Consider the problem of minimizing a piecewise linear function

$$ {\rm minimize}_{\bf x} \,\, f({\bf x}) = \underset{i=1,\ldots,m}{\max} ({\bf a}_i^T{\bf x} + b_i) $$

with variable ${\bf x} \in \mathbb{R}^d$. We implement the subgradient method with $d=20$ variables and $m=100$ terms. We generate data ${\bf a}_i$ and $b_i$ from a unit normal distribution and initialize with ${\bf x}_0 = {\bf 0}$.

Implement a subgradient method to solve the above problem. Express the above problem as a linear problem and use CVX solver to find $f^{\rm opt}$.

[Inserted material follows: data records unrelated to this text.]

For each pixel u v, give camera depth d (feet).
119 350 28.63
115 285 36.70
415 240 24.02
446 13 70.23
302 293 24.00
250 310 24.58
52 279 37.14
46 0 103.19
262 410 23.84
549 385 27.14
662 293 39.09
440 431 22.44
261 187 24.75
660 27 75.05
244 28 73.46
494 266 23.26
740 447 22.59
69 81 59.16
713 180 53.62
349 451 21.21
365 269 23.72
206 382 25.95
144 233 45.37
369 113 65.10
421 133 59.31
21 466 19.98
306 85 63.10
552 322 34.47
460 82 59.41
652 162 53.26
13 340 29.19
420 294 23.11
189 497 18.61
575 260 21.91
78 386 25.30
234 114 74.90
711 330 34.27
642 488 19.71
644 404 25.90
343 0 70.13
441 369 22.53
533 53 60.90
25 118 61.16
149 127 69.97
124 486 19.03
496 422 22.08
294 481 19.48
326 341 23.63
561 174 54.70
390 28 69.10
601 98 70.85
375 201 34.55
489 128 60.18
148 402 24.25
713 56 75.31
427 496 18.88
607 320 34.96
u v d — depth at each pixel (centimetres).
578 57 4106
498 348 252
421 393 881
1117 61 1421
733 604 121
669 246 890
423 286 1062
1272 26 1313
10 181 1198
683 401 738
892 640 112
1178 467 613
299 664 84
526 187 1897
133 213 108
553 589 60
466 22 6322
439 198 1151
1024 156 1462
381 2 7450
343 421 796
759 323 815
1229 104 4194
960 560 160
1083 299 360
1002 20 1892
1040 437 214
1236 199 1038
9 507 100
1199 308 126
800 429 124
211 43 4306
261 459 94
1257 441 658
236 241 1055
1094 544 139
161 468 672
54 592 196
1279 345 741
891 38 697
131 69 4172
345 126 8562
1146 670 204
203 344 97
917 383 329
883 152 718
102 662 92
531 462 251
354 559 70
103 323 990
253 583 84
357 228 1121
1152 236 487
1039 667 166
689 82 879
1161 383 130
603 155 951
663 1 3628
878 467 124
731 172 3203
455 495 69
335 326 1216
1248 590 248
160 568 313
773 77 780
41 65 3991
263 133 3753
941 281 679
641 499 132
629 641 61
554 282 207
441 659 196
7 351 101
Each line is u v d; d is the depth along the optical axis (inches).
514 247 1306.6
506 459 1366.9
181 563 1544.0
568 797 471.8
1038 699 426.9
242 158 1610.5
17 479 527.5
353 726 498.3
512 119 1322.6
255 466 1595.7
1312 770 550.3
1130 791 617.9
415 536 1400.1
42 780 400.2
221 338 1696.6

Through simulations, plot the convergence of $f^{\rm best}_k - f^{\rm opt}$ for

fixed step size $\eta = 0. 01$
Polyak's step size rule
Heavy-ball method: ${\bf x}_{k+1} = {\bf x}_{k} - \eta_k {\bf g}_{k} + \beta_k({\bf x}_{k} - {\bf x}_{k-1})$, where $\eta_k = 1/k$ (also try Polyak's step size) and $\beta \in [0,1]$. Try a few values for $\beta$ and report your observations.

## Generate data 
np.random.seed(1)

A = np.random.randn(m, d)
b = np.random.randn(m, 1)


# Enter your code here